On January 24, 2001 at 11:49:55, Ricardo Gibert wrote:

>On January 24, 2001 at 10:38:28, Robert Hyatt wrote:
>
>>On January 24, 2001 at 01:19:45, Uri Blass wrote:
>>
>>>On January 24, 2001 at 00:24:23, Robert Hyatt wrote:
>>>
>>>>On January 23, 2001 at 13:45:24, Gerrit Reubold wrote:
>>>>
>>>>>On January 22, 2001 at 16:02:56, Robert Hyatt wrote:
>>>>>
>>>>><big snip>
>>>>>
>>>>>>The problem is endgame knowledge.  A program _ought_ to know that if you have
>>>>>>a passer, then trade pieces to reach a won ending.  Only in this case, that
>>>>>>heuristic back-fires as it is black who ends up winning.  This is a _tough_
>>>>>>exception to handle...
>>>>>>
>>>>>>although a GM would tell you instantly "No I won't trade queens..."
>>>>>
>>>>>Hello all,
>>>>>
>>>>>I think stating that a GM would know instantly that trading queens lose is
>>>>>misguiding. One tempo decides whether the queen exchange loses or wins. Both a
>>>>>GM and a chess engine should calculate here and not simply trust their
>>>>>evaluation. Of course, "tell you instantly" could mean that the GM did the
>>>>>calculations unconsciuosly and super-fast, but I don't think it was meant this
>>>>>way.
>>>>>
>>>>
>>>>
>>>>I calculated it like this:
>>>>
>>>>1.  remove queens.  it is now white's move.  Can white force those connected
>>>>passers in?  not quickly.
>>>
>>>You need to calculate to find that not quickly enough.
>>>
>>>look at this position when the king is in h2 and not in h1:
>>>
>>>[D]6k1/2p5/4P3/p3PP2/1p1P4/7P/P6K/8 b - - 0 1
>>
>>OK.  Black is going to get a queen in 4 moves.  a4, b3, b2 and b1, or
>>a4, b3, bxa2 a1, or if white wastes one tempo, a4, b3 axb3 b2 and b1.   IE
>>if white ignores it, 4 moves, if white wastes one move, it takes 5, but that
>>is still 4 moves effectively.
>>
>>Now for black.
>>
>>Here I don't see any way for white to make a queen in 4 moves, or to make
>>moves that force black to move his king and delay his queening plan.  What am
>>I overlooking?
>
>d4-d5-d6-d7-d8 makes 4 effective moves for White.

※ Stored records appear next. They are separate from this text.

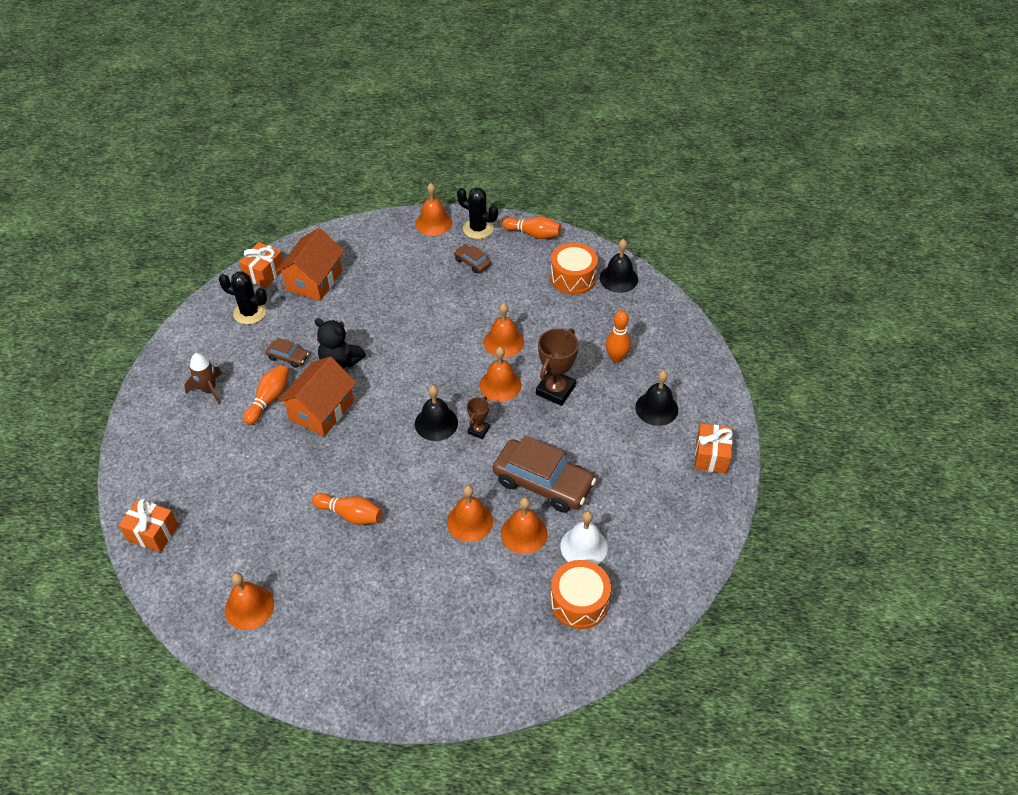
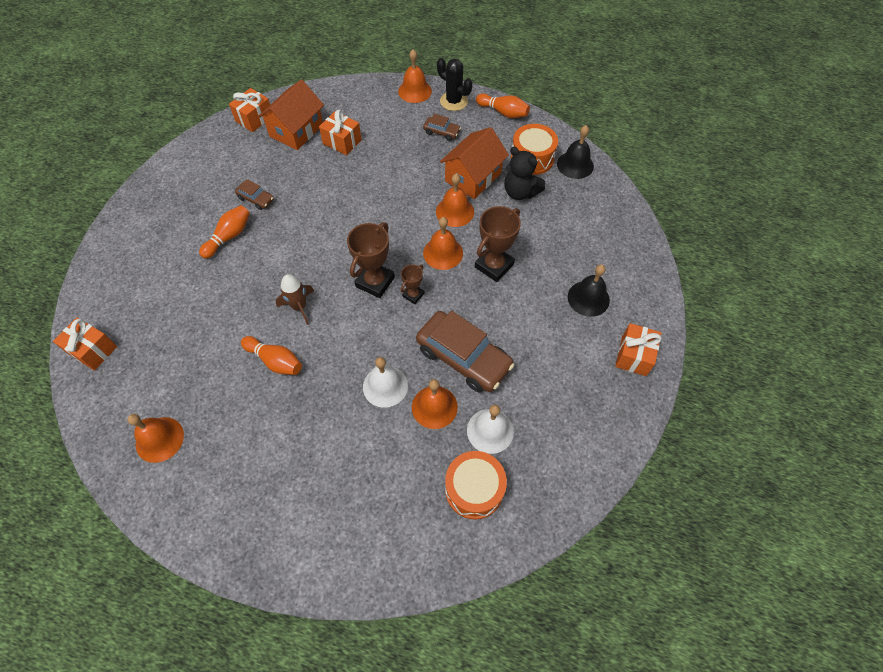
camera: 10 degrees right, 10 degrees up
(209, 389) = (178, 219): brown rocket -> brown rocket (299, 306)
(250, 313) = (232, 153): black cactus -> none
(321, 410) = (273, 254): orange house -> orange house (473, 177)
(340, 362) = (301, 210): black teddy bear -> black teddy bear (520, 192)
(367, 286) = (342, 142): none -> orange gift
(436, 423) = (375, 282): black bell -> brown trophy
(470, 521) = (385, 386): orange bell -> white bell
(472, 262) = (441, 132): brown car -> brown car turned 150 degrees clockwise
(616, 358) = (558, 242): orange bowling pin -> none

You are right... I didn't look closely enough.  Black can't stop the white
pawn(s) from promoting...


>
>I set the position up with white having the three pawns and
>>king exactly as in your position, but black having a pawn on b5, which leaves
>>it with the same number of moves.  Crafty can't find a way for white to win
>>this...
>>
>>
>>
>>
>>>
>>>In this case white can force the connected pawns quickly enough because the
>>>passed pawns queens with check.
>>>>
>>>>2.  what about black's b-pawn?  Can white stop it?  no.
>>>>
>>>>moral:  don't trade queens _yet_.
>>>>
>>>>Crafty understands how to 'count squares' to see if a pawn can be caught or
>>>>not.  It just doesn't yet know how to apply that to 'candidate passers' since
>>>>it costs a couple of tempi to make the passer, then more to run it in.
>>>>
>>>>
>>>>
>>>>>Consider the following changes to the position after blacks 45.th move:
>>>>>
>>>>>(a) if the black a-pawn were on a6 instead of a5: 46. Qe6+ wins, but it is not
>>>>>obvious.
>>>>>(b) if the white King were on g2 instead on h1: 46. Qe6+ wins, even less
>>>>>obvious.
>>>>
>>>>these are easy (obvious) to me.  just ask "can the king reach the queening
>>>>square of the b pawn or not?"
>>>
>>>
>>>The king cannot reach the b pawn from g2 but white wins because black does not
>>>force a new queen with check and can do it only without check so white can
>>>promote one of the passed pawn to be a new queen and we get again a queen
>>>endgame.
>>>
>>>I think that programs should see that black has unstoppable passed pawn but
>>>should also see that white has unstoppable passed pawn and the only way to know
>>>which pawn is winning is by caculating.